• _Task goal_
Copy out the entries below verbatim, everything from their very first line down to the line containing "57: (741, 309)", including both of those lines.

── Data extract

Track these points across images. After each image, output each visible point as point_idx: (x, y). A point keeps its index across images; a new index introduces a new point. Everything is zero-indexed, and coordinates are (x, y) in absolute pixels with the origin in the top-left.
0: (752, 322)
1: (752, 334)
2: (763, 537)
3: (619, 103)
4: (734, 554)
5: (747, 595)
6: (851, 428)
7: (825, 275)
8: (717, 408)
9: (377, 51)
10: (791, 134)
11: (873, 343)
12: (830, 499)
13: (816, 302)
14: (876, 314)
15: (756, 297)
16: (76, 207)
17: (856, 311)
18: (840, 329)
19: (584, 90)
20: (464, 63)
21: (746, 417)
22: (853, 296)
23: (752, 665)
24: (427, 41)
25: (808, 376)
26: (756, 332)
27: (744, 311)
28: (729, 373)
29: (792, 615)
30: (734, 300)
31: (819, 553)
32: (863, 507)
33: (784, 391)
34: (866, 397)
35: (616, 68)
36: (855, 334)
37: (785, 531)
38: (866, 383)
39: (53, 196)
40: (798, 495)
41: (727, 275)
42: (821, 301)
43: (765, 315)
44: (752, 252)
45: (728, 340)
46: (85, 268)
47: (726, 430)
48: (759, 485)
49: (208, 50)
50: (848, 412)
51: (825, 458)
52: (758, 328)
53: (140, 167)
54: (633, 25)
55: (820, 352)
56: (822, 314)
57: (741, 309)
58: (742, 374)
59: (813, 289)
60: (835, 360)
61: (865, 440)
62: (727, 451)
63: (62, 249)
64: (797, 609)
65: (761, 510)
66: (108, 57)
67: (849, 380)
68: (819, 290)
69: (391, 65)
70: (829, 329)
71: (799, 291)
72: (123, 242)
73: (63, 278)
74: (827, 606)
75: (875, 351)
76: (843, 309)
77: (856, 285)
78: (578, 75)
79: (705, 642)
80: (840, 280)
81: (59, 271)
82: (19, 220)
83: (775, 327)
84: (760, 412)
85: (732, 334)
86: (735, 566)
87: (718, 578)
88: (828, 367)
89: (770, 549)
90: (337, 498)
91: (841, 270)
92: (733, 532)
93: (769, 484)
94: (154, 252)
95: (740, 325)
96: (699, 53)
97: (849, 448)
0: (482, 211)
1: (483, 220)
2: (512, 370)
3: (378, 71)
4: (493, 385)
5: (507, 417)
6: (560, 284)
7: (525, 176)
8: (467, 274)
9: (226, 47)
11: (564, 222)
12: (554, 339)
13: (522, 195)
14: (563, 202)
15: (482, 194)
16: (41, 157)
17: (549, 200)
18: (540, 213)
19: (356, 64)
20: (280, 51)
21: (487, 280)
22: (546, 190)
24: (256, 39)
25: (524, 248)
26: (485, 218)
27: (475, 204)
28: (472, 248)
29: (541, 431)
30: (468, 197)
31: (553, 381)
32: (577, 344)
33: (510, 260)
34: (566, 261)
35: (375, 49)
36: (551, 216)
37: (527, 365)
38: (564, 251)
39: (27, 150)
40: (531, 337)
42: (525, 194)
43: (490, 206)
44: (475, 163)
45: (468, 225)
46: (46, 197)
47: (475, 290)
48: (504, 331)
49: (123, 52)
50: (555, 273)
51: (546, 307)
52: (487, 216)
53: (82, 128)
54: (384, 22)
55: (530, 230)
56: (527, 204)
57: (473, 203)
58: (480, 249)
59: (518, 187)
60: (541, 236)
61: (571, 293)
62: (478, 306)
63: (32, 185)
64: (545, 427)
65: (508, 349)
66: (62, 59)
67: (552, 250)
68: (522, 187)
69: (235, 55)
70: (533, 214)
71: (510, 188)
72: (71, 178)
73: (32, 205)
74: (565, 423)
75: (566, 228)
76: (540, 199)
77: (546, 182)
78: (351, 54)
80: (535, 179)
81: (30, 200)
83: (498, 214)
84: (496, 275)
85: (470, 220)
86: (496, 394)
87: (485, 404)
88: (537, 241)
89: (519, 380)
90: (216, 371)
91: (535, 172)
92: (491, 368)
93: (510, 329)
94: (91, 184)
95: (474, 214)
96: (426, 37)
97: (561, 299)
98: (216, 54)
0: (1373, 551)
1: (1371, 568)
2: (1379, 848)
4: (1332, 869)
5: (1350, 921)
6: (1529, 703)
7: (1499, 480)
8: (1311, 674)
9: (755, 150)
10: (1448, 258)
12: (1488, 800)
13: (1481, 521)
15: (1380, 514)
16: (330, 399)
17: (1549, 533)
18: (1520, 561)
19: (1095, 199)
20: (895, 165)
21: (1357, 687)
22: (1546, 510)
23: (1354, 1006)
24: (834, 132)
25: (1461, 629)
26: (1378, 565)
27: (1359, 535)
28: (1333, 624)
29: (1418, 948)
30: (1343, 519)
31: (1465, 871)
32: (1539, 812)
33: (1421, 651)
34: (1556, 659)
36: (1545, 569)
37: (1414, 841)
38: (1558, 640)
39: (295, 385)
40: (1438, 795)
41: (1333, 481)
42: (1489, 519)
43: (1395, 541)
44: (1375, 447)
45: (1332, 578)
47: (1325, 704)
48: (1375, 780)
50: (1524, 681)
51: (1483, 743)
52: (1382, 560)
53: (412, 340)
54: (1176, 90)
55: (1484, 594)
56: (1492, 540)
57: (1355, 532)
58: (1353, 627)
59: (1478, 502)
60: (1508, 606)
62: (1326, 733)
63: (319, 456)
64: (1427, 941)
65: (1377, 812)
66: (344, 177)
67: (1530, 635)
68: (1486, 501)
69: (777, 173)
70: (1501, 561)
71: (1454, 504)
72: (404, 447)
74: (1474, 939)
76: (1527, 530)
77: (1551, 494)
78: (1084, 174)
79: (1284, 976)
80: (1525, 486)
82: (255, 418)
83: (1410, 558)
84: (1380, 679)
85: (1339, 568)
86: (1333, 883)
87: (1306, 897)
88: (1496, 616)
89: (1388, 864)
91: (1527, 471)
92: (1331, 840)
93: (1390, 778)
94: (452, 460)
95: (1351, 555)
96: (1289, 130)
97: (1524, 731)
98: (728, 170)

────

• _Written response_
Track these points across images. After each image, output each visible point as point_idx: (x, y). A point keeps its index across images; a new index introduces a new point. Everything is zero-indexed, and coordinates are (x, y) in absolute pixels with the origin in the top-left.
0: (752, 322)
1: (752, 334)
2: (763, 537)
3: (619, 103)
4: (734, 554)
5: (747, 595)
6: (851, 428)
7: (825, 275)
8: (717, 408)
9: (377, 51)
10: (791, 134)
11: (873, 343)
12: (830, 499)
13: (816, 302)
14: (876, 314)
15: (756, 297)
16: (76, 207)
17: (856, 311)
18: (840, 329)
19: (584, 90)
20: (464, 63)
21: (746, 417)
22: (853, 296)
23: (752, 665)
24: (427, 41)
25: (808, 376)
26: (756, 332)
27: (744, 311)
28: (729, 373)
29: (792, 615)
30: (734, 300)
31: (819, 553)
32: (863, 507)
33: (784, 391)
34: (866, 397)
35: (616, 68)
36: (855, 334)
37: (785, 531)
38: (866, 383)
39: (53, 196)
40: (798, 495)
41: (727, 275)
42: (821, 301)
43: (765, 315)
44: (752, 252)
45: (728, 340)
46: (85, 268)
47: (726, 430)
48: (759, 485)
49: (208, 50)
50: (848, 412)
51: (825, 458)
52: (758, 328)
53: (140, 167)
54: (633, 25)
55: (820, 352)
56: (822, 314)
57: (741, 309)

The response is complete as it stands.